JPMorgan Chase & Co. Chief Executive Officer Jamie Dimon called on employees to be vigilant about their language in e-mails and instant messages amid growing regulatory scrutiny of traders’ written communications, said two people with knowledge of his comments.

“Don’t exaggerate, don’t ruminate, don’t bullshit,” Dimon, 57, told employees at a town hall meeting at the bank’s office in London’s Canary Wharf last week, according to an attendee who asked not to be identified because they weren’t authorized to speak publicly. “I’m serious,” said Dimon.

Regulators have swooped on electronic communications among traders in the industry, using them as evidence of wrongdoing in their investigations into the manipulation of benchmark interest rates and the foreign exchange markets. Five firms have been fined a total of $3.7 billion over Libor-manipulation so far.

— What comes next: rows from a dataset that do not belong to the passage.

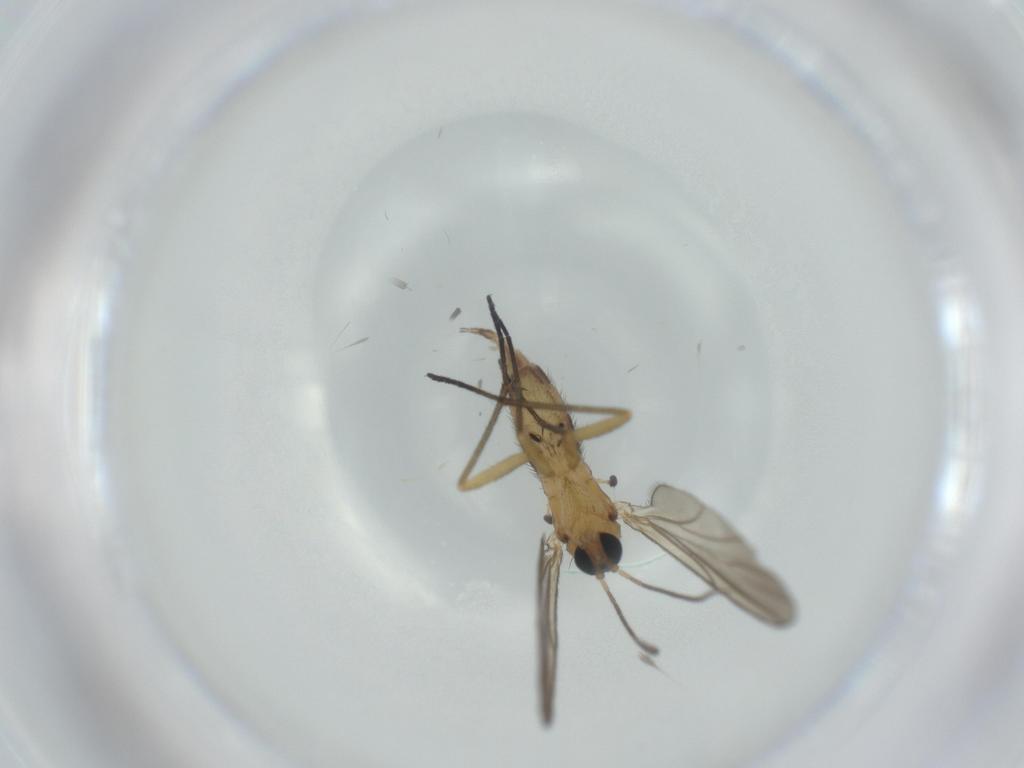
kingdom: Animalia
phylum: Arthropoda
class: Insecta
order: Diptera
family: Sciaridae
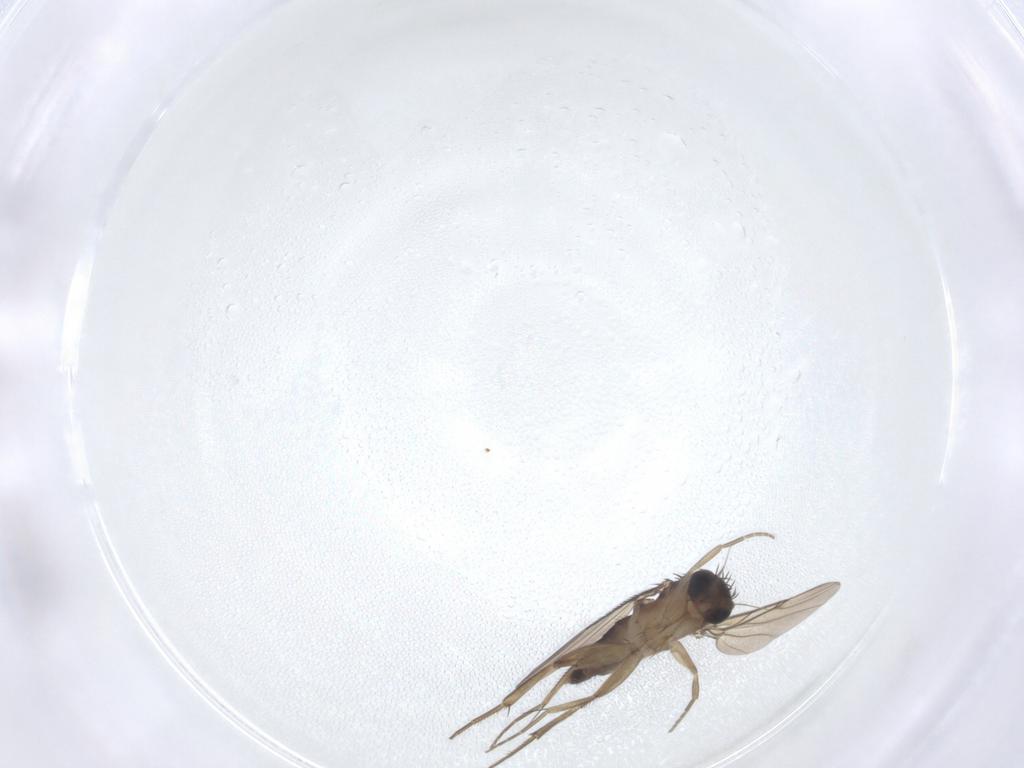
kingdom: Animalia
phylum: Arthropoda
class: Insecta
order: Diptera
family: Phoridae
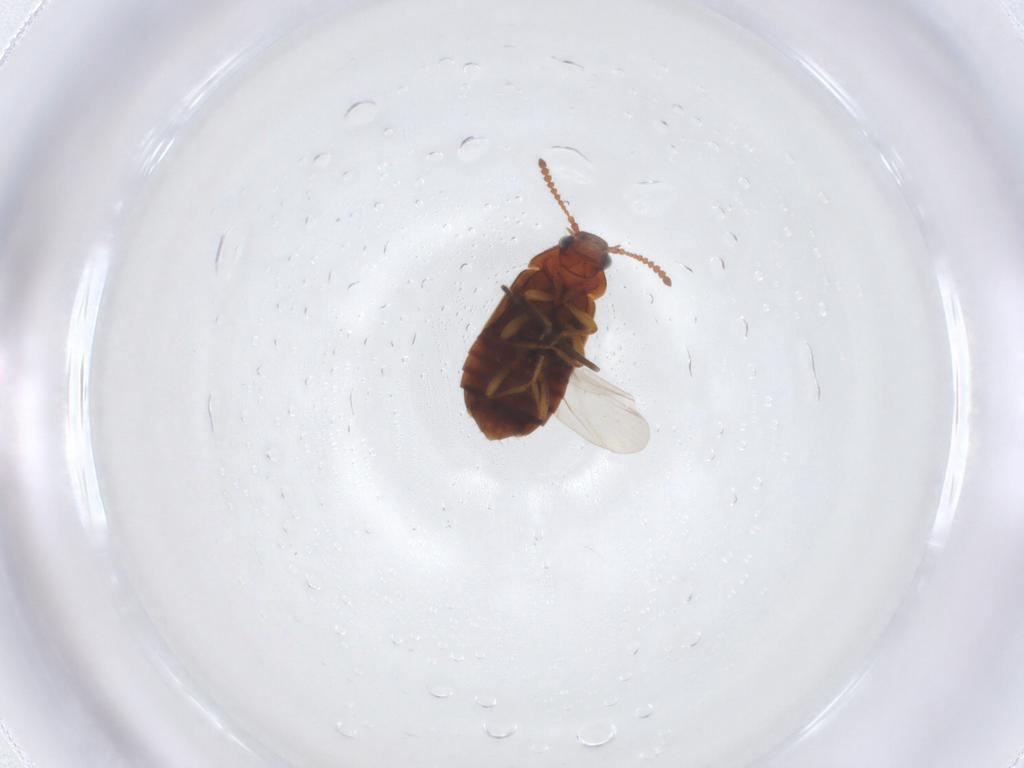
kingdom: Animalia
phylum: Arthropoda
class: Insecta
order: Coleoptera
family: Staphylinidae
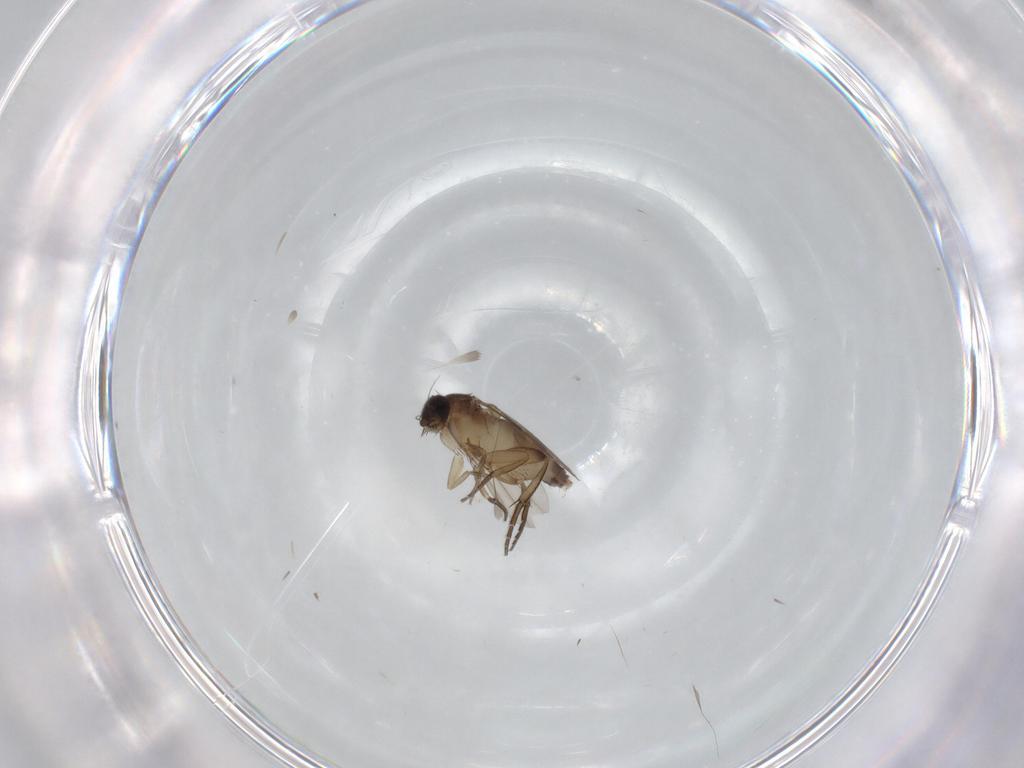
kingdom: Animalia
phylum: Arthropoda
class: Insecta
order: Diptera
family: Phoridae
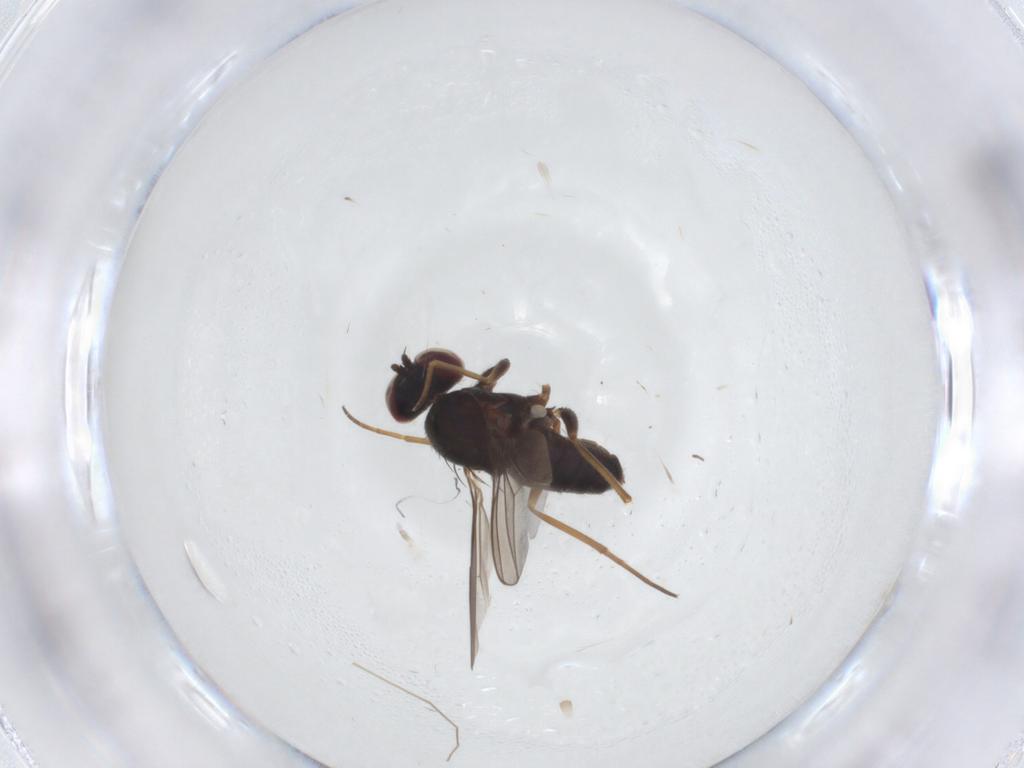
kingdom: Animalia
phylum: Arthropoda
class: Insecta
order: Diptera
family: Dolichopodidae
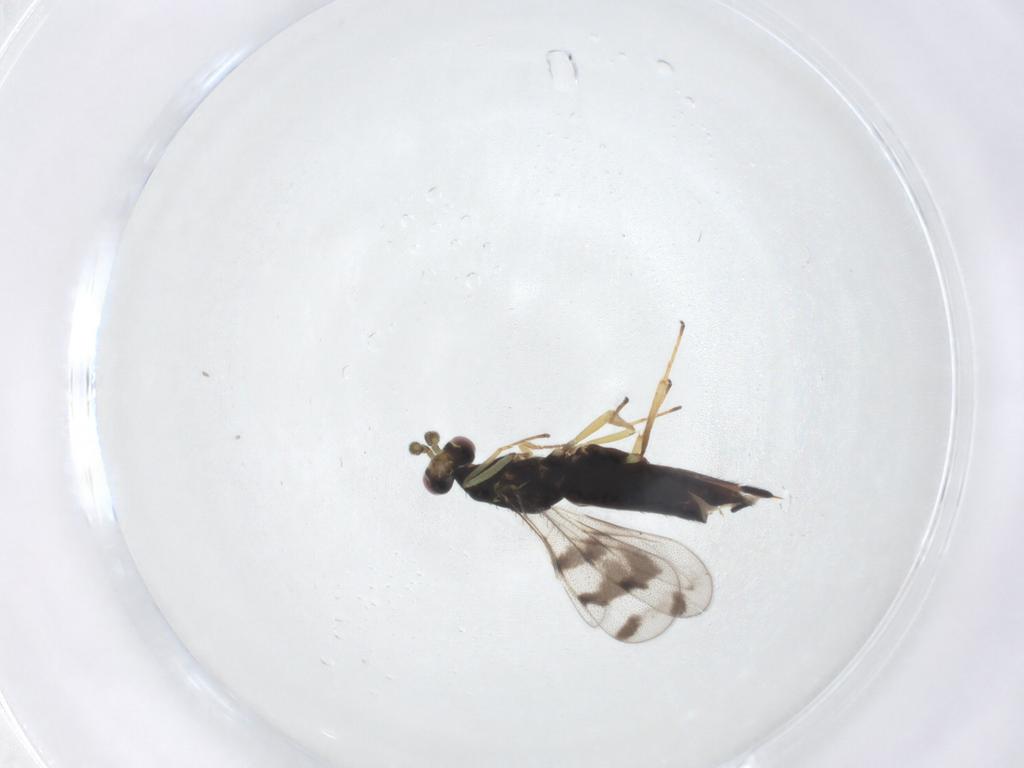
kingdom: Animalia
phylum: Arthropoda
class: Insecta
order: Hymenoptera
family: Eulophidae
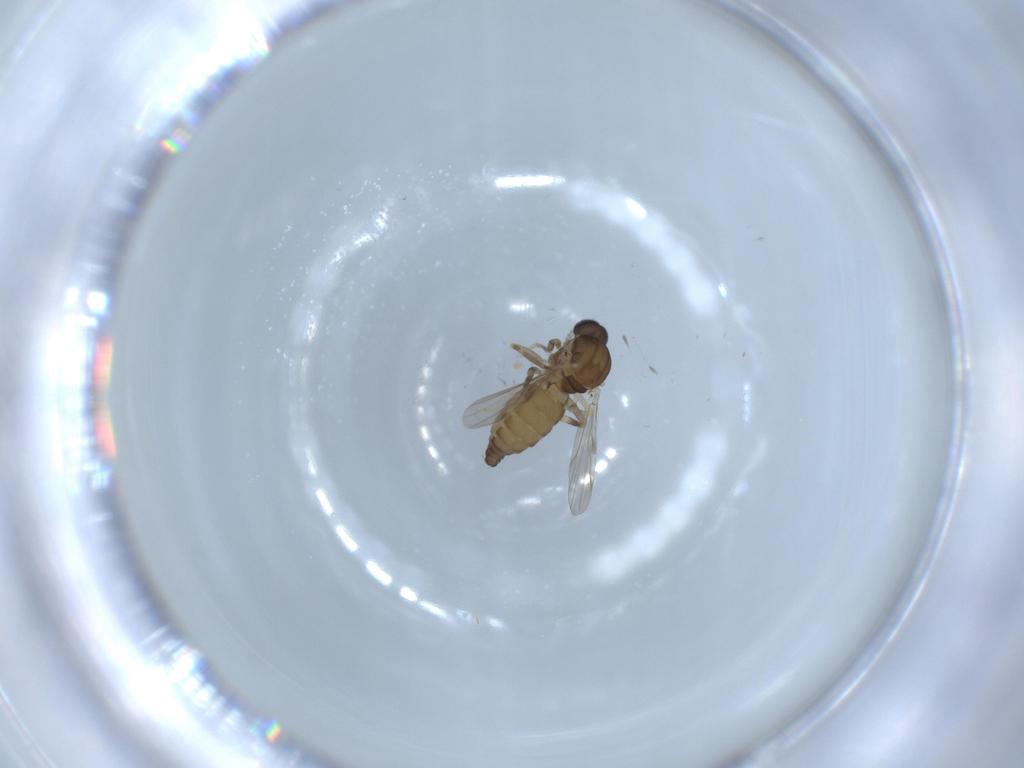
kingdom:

“We all need to keep a higher standard,” Dimon said at the Oct. 28 meeting.

Firms across the industry and regulators have in recent months been reviewing records of instant messages, e-mails, phone calls and trading data as regulators scrutinize the foreign-exchange market.

Investigators are focusing on an instant-message group dealers set up to share information about their positions and client orders and boast about their trading prowess over a period of at least three years, four people with knowledge of the probe said last month.

Eight Investigations

JPMorgan put its chief currency dealer in London, Richard Usher, on leave last month after his communications with counterparts at other firms were scrutinized by regulators. Usher went on leave by mutual agreement with his employer and hasn’t been accused of any wrongdoing.

Dimon addressed employees as the U.S. Department of Justice conducts at least eight separate investigations into its activities, ranging from its relationship with Ponzi scheme operator Bernard Madoff to last year’s record trading loss attributed to Bruno Iksil, known as the London Whale.

The lender last month posted its first quarterly loss since Dimon took over as CEO following a $7.2 billion charge to cover the cost of rising litigation and regulatory probes.

Rabobank Groep, the co-operative formed in 1898 to lend to Dutch farmers, was last month fined 774 million euros ($1 billion) and Chairman Piet Moerland resigned after traders’ e-mails showed the routine manipulation of benchmark interest rates such as the London interbank offered rate. Internal e-mails cited in the U.S. Justice Department’s case against the bank were laced with jokes and requests to raise or lower rates depending upon the traders’ positions.